• **AUFGABE**
Aktualisiere den Teil aus dem Text über die vermissten Migrantenboote, der mit den Worten „Ein Bott der“ anfängt und mit „des Migrantenbootes informiert.“ aufhört. Schreib ihn noch einmal ab und setze dabei „Dienstag“ statt „Montag“ ein.

• **AUSGANGSTEXT**
21 Menschen an Bord, darunter Frauen: Seenotrettung sucht südlich von Mallorca nach zwei Migrantenbooten
Die Suche nach den vermissten Booten konzentriert sich auf Gebiete südlich der Insel

Ein Bott der Seenotrettung im Einsatz. / Salvamento Marítimo
Die Seenotrettung auf Mallorca sucht seit Montag (16.3.) nach zwei Migrantenbooten, die vor rund einer Woche in Algerien in See gestochen sind und von denen es seither kein Lebenszeichen gibt. Wie die Nachrichtenagentur Europa Press meldet, konzentriert sich die Suche auf die Gewässer südlich der Insel.
Zu einem der vermissten Boote liegen nach Angaben der NGO Caminando Fronteras genauere Informationen vor. Demnach waren 21 Migranten an Bord, darunter vier Frauen. Die Familien der möglichen Opfer hätten die Hilfsorganisation über das Verschwinden des Migrantenbootes informiert.

• **VORLIEGENDE DATEN**
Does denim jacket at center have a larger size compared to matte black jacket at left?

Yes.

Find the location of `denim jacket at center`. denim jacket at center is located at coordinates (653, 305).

• **DEINE ANTWORT**
Ein Bott der Seenotrettung im Einsatz. / Salvamento Marítimo
Die Seenotrettung auf Mallorca sucht seit Dienstag (16.3.) nach zwei Migrantenbooten, die vor rund einer Woche in Algerien in See gestochen sind und von denen es seither kein Lebenszeichen gibt. Wie die Nachrichtenagentur Europa Press meldet, konzentriert sich die Suche auf die Gewässer südlich der Insel.
Zu einem der vermissten Boote liegen nach Angaben der NGO Caminando Fronteras genauere Informationen vor. Demnach waren 21 Migranten an Bord, darunter vier Frauen. Die Familien der möglichen Opfer hätten die Hilfsorganisation über das Verschwinden des Migrantenbootes informiert.